I have a routine that counts the number of reals on a line. You could adapt this to your purpose fairly easily I think.
subroutine line_num_columns(iu,N,count)
implicit none
integer(4),intent(in)::iu,N
character(len=N)::line
real(8),allocatable::r(:)
integer(4)::r_size,count,i,j
count=0 !Set to zero in case of premature return
r_size=N/5 !Initially try out this max number of reals
allocate(r(r_size))
read(iu,'(a)') line
50 continue
do i=1,r_size
read(line,*,end=99) (r(j),j=1,i) !Try reading i reals
count=i
!write(*,*) count
enddo
r_size=r_size*2 !Need more reals
deallocate(r)
allocate(r(r_size))
goto 50
return
99 continue
write(*,*) 'I conclude that there are ',count,' reals on the first line'
end subroutine line_num_columns
If a Fortran 90 solution is fine, you can use the following procedure to parse a line with multiple real values:
subroutine readnext_r1(string, pos, value)
implicit none
character(len=*), intent(in) :: string
integer, intent(inout) :: pos
real, intent(out) :: value
integer :: i1, i2
i2 = len_trim(string)
! initial values:
if (pos > i2) then
pos = 0
value = 0.0
return
end if
! skip blanks:
i1 = pos
do
if (string(i1:i1) /= ' ') exit
i1 = i1 + 1
end do
! read real value and set pos:
read(string(i1:i2), *) value
pos = scan(string(i1:i2), ' ')
if (pos == 0) then
pos = i2 + 1
else
pos = pos + i1 - 1
end if
end subroutine readnext_r1
The subroutine reads the next real number from a string 'string' starting at character number 'pos' and returns the value in 'value'. If the end of the string has been reached, 'pos' is set to zero (and a value of 0.0 is returned), otherwise 'pos' is incremented to the character position behind the real number that was read.

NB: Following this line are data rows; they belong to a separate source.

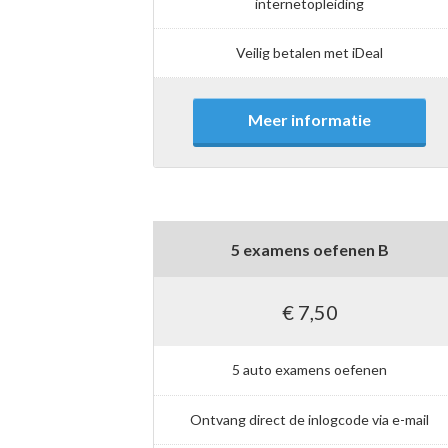
internetopleiding
Veilig betalen met iDeal
Meer informatie
5 examens oefenen B
€ 7,50
5 auto examens oefenen
Ontvang direct de inlogcode via e-mail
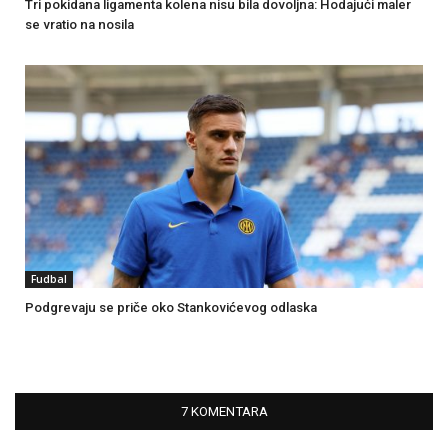
Tri pokidana ligamenta kolena nisu bila dovoljna: Hodajući maler
se vratio na nosila
Fudbal
Podgrevaju se priče oko Stankovićevog odlaska
7 KOMENTARA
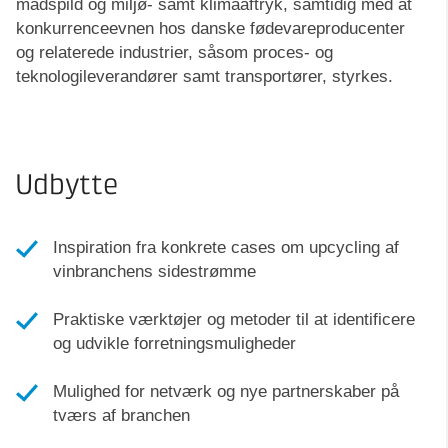
madspild og miljø- samt klimaaftryk, samtidig med at
konkurrenceevnen hos danske fødevareproducenter
og relaterede industrier, såsom proces- og
teknologileverandører samt transportører, styrkes.
Udbytte
Inspiration fra konkrete cases om upcycling af
vinbranchens sidestrømme
Praktiske værktøjer og metoder til at identificere
og udvikle forretningsmuligheder
Mulighed for netværk og nye partnerskaber på
tværs af branchen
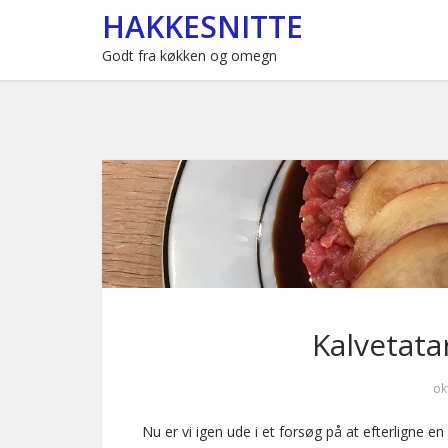
HAKKESNITTE
Godt fra køkken og omegn
Kalvetata
ok
Nu er vi igen ude i et forsøg på at efterligne en 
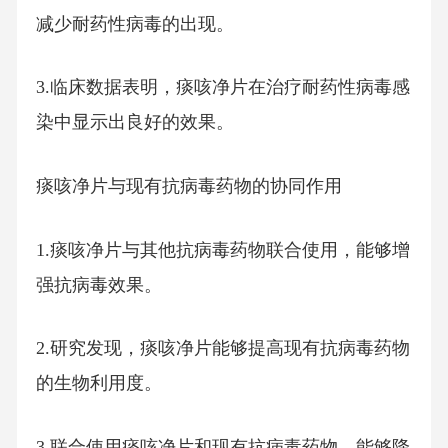
减少耐药性病毒的出现。
3.临床数据表明，痰咳净片在治疗耐药性病毒感
染中显示出良好的效果。
痰咳净片与现有抗病毒药物的协同作用
1.痰咳净片与其他抗病毒药物联合使用，能够增
强抗病毒效果。
2.研究发现，痰咳净片能够提高现有抗病毒药物
的生物利用度。
3.联合使用痰咳净片和现有抗病毒药物，能够降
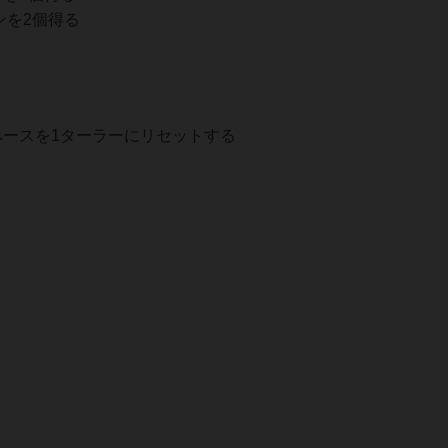
ンを2個得る
ペースを1ターラーにリセットする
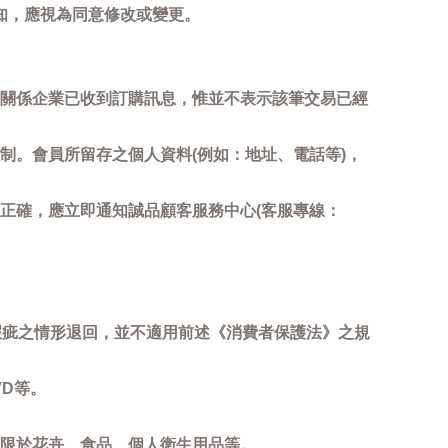
知，應視為同意修改或變更。
關係企業已收到訂購訊息，惟並不表示該筆交易已經
制。會員所留存之個人資料(例如：地址、電話等)，
正確，應立即通知誠品顧客服務中心(客服專線：
瑕疵之情形退回，並不適用前述《消費者保護法》之規
D等。
限於花卉、食品、個人衛生用品等。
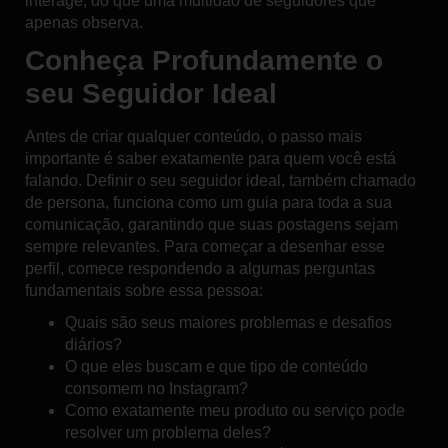
interage, do que uma multidão de seguidores que
apenas observa.
Conheça Profundamente o
seu Seguidor Ideal
Antes de criar qualquer conteúdo, o passo mais
importante é saber exatamente para quem você está
falando. Definir o seu seguidor ideal, também chamado
de
persona
, funciona como um guia para toda a sua
comunicação, garantindo que suas postagens sejam
sempre relevantes. Para começar a desenhar esse
perfil, comece respondendo a algumas perguntas
fundamentais sobre essa pessoa:
Quais são seus maiores problemas e desafios
diários?
O que eles buscam e que tipo de conteúdo
consomem no Instagram?
Como exatamente meu produto ou serviço pode
resolver um problema deles?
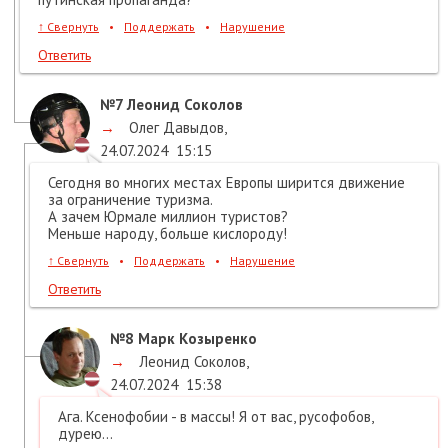
↑
Свернуть
•
Поддержать
•
Нарушение
Ответить
№7
Леонид Соколов
→
Олег Давыдов
,
24.07.2024
15:15
Сегодня во многих местах Европы ширится движение
за ограничение туризма.
А зачем Юрмале миллион туристов?
Меньше народу, больше кислороду!
↑
Свернуть
•
Поддержать
•
Нарушение
Ответить
№8
Марк Козыренко
→
Леонид Соколов
,
24.07.2024
15:38
Ага. Ксенофобии - в массы! Я от вас, русофобов,
дурею...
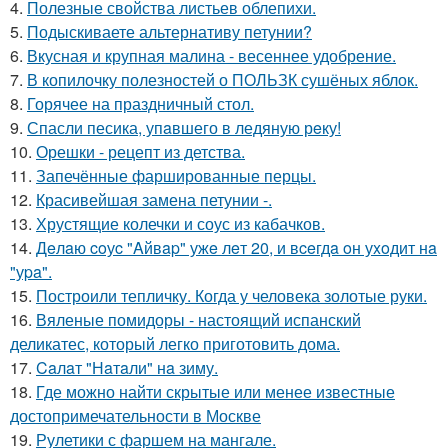
4.
Полезные свойства листьев облепихи.
5.
Подыскиваете альтернативу петунии?
6.
Вкусная и крупная малина - весеннее удобрение.
7.
В копилочку полезностей о ПОЛЬЗК сушёных яблок.
8.
Горячее на праздничный стол.
9.
Спасли песика, упaвшего в ледяную рeку!
10.
Орешки - рецепт из детства.
11.
Запечённые фаршированные перцы.
12.
Красивейшая замена петунии -.
13.
Хрустящие колечки и соус из кабачков.
14.
Дeлaю coуc "Aйвap" ужe лeт 20, и вceгдa oн уxoдит нa
"уpa".
15.
Построили тепличку. Когда у человека золотые руки.
16.
Вяленые помидоры - настоящий испанский
деликатес, который легко приготовить дома.
17.
Caлaт "Нaтaли" нa зиму.
18.
Где можно найти скрытые или менее известные
достопримечательности в Москве
19.
Рулетики с фаршем на мангале.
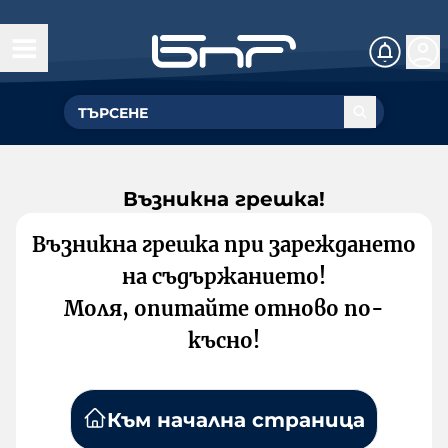
Възникна грешка!
Възникна грешка при зареждането
на съдържанието!
Моля, опитайте отново по-
късно!
Към начална страница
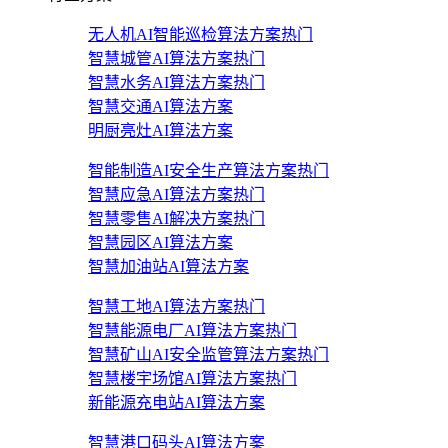
无人机AI智能巡检算法方案
热门
智慧城管AI算法方案
热门
智慧水务AI算法方案
热门
智慧交通AI算法方案
明厨亮灶AI算法方案
智能制造AI安全生产算法方案
热门
智慧应急AI算法方案
热门
智慧零售AI解决方案
热门
智慧园区AI算法方案
智慧加油站AI算法方案
智慧工地AI算法方案
热门
智慧能源电厂AI算法方案
热门
智慧矿山AI安全监管算法方案
热门
智慧楼宇场馆AI算法方案
热门
新能源充电站AI算法方案
智慧港口码头AI算法方案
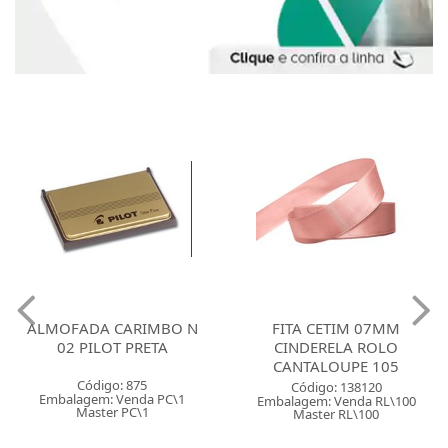
ALMOFADA CARIMBO N
FITA CETIM 07MM
02 PILOT PRETA
CINDERELA ROLO
CANTALOUPE 105
Código: 875
Código: 138120
Embalagem: Venda PC\1
Embalagem: Venda RL\100
Master PC\1
Master RL\100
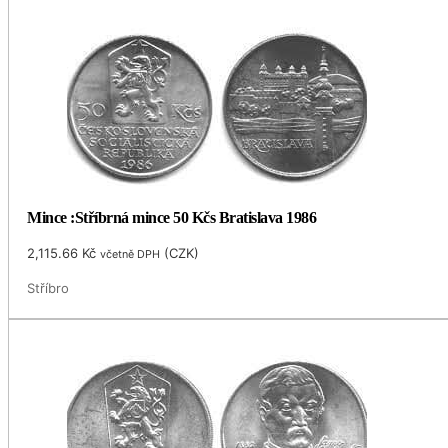
Mince :Stříbrná mince 50 Kčs Bratislava 1986
2,115.66
Kč
(
CZK
)
včetně DPH
Stříbro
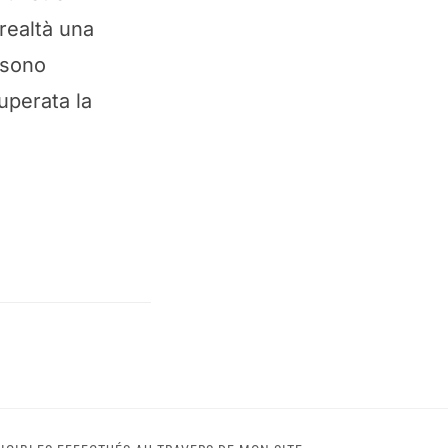
realtà una
 sono
uperata la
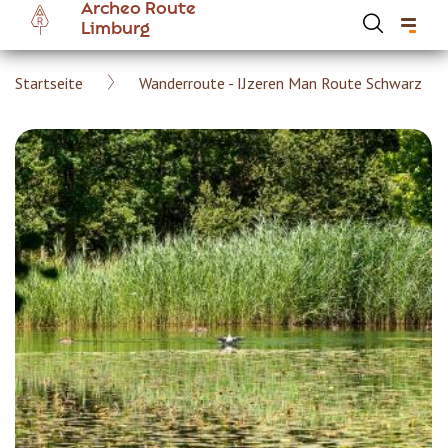
Archeo Route
Skip
Limburg
to
main
Breadcrumb
Startseite
Wanderroute - IJzeren Man Route Schwarz
content
Hoofdnavigatie Archeoroute DE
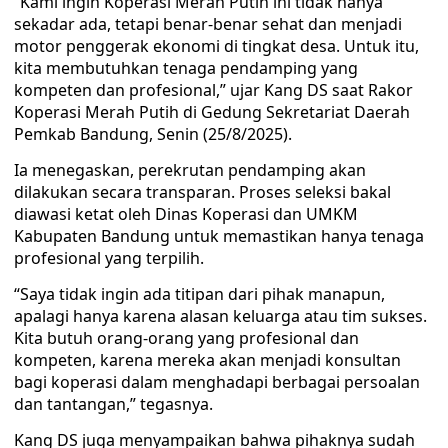
“Kami ingin Koperasi Merah Putih ini tidak hanya
sekadar ada, tetapi benar-benar sehat dan menjadi
motor penggerak ekonomi di tingkat desa. Untuk itu,
kita membutuhkan tenaga pendamping yang
kompeten dan profesional,” ujar Kang DS saat Rakor
Koperasi Merah Putih di Gedung Sekretariat Daerah
Pemkab Bandung, Senin (25/8/2025).
Ia menegaskan, perekrutan pendamping akan
dilakukan secara transparan. Proses seleksi bakal
diawasi ketat oleh Dinas Koperasi dan UMKM
Kabupaten Bandung untuk memastikan hanya tenaga
profesional yang terpilih.
“Saya tidak ingin ada titipan dari pihak manapun,
apalagi hanya karena alasan keluarga atau tim sukses.
Kita butuh orang-orang yang profesional dan
kompeten, karena mereka akan menjadi konsultan
bagi koperasi dalam menghadapi berbagai persoalan
dan tantangan,” tegasnya.
Kang DS juga menyampaikan bahwa pihaknya sudah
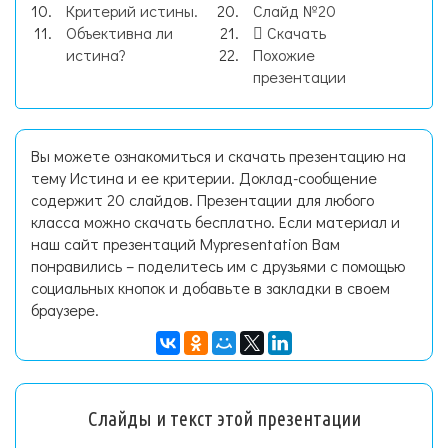
Критерий истины.
Слайд №20
Объективна ли
Скачать
истина?
Похожие
презентации
Вы можете ознакомиться и скачать презентацию на
тему Истина и ее критерии. Доклад-сообщение
содержит 20 слайдов. Презентации для любого
класса можно скачать бесплатно. Если материал и
наш сайт презентаций Mypresentation Вам
понравились – поделитесь им с друзьями с помощью
социальных кнопок и добавьте в закладки в своем
браузере.
Слайды и текст этой презентации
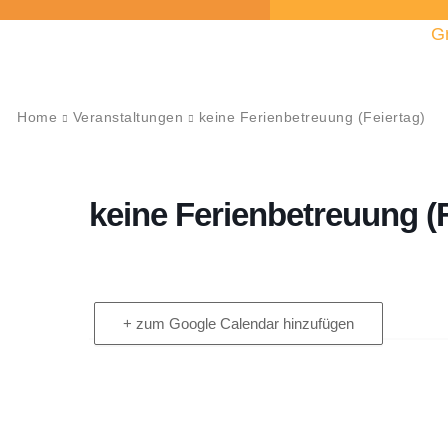
G
Home
Veranstaltungen
keine Ferienbetreuung (Feiertag)
keine Ferienbetreuung (F
+ zum Google Calendar hinzufügen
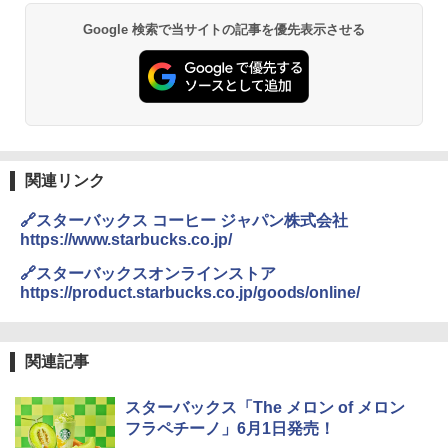
Google 検索で当サイトの記事を優先表示させる
シャープ 過熱水蒸気 オーブンレンジ 23
2
L 1段調理 ブラック RE-WF232-B シンプ
ル操作 コンパクト 一人暮らし 二人暮ら
し らくチン!（絶対湿度）センサー ノン
フライ調理 トースト スチームあたため
ワイドフラット庫内 簡単お手入れ
￥29,480
関連リンク
🔗スターバックス コーヒー ジャパン株式会社
https://www.starbucks.co.jp/
[山善] スチームオーブンレンジ 省エネ
3
高効率 15L 一人暮らし 二人暮らし スチ
🔗スターバックスオンラインストア
ーム調理 フラットテーブル トースト機
https://product.starbucks.co.jp/goods/online/
能 自動メニュー33種 簡単お手入れ ブラ
ック YRZ-WF150TV(B)
￥26,130
関連記事
スターバックス「The メロン of メロン
TOSHIBA(東芝) スチームオーブンレン
フラペチーノ」6月1日発売！
4
ジ 石窯ドーム ER-D80A(K) ブラック 25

So, for your case you would first read the line to a character string:
character(len=1024) :: line
...
read(15,'(A)') line
...
and then parse this string
real :: y, z, w
integer :: pos
...
pos = 1
call readnext_r1(line, pos, y)
call readnext_r1(line, pos, z)
call readnext_r1(line, pos, w)
if (pos == 0) w = 0.0
where the final 'if' is not even necessary (but this way it is more transparent imho).
Note, that this technique will fail if there is a third entry on the line that is not a real number.
I know the following simple solution:
w = 0.0
read(15,*,err=600)y, z, w
goto 610
600 read(15,*)y, z
610 do other stuff
But it contains "goto" operators
You might be able to use the wonderfully named colon edit descriptor. This allows you to skip the rest of a format if there are no further items in the I/O list:
Program test
Implicit None
Real :: a, b, c
Character( Len = 10 ) :: comment
Do
c = 0.0
comment = 'No comment'
Read( *, '( 2( f7.3, 1x ), :, f7.3, a )' ) a, b, c, comment
Write( *, * ) 'I read ', a, b, c, comment
End Do
End Program test
For instance with gfortran I get:
Wot now? gfortran -W -Wall -pedantic -std=f95 col.f90
Wot now? ./a.out
12.460 28.000 8.00 efg
I read 12.460000 28.000000 8.0000000 efg
12.460 28.000
I read 12.460000 28.000000 0.00000000E+00
^C
This works with gfortran, g95, the NAG compiler, Intel's compiler and the Sun/Oracle compiler. However I should say I'm not totally convinced I understand this - if c or comment are NOT read are they guaranteed to be 0 and all spaces respectively? Not sure, need to ask elsewhere.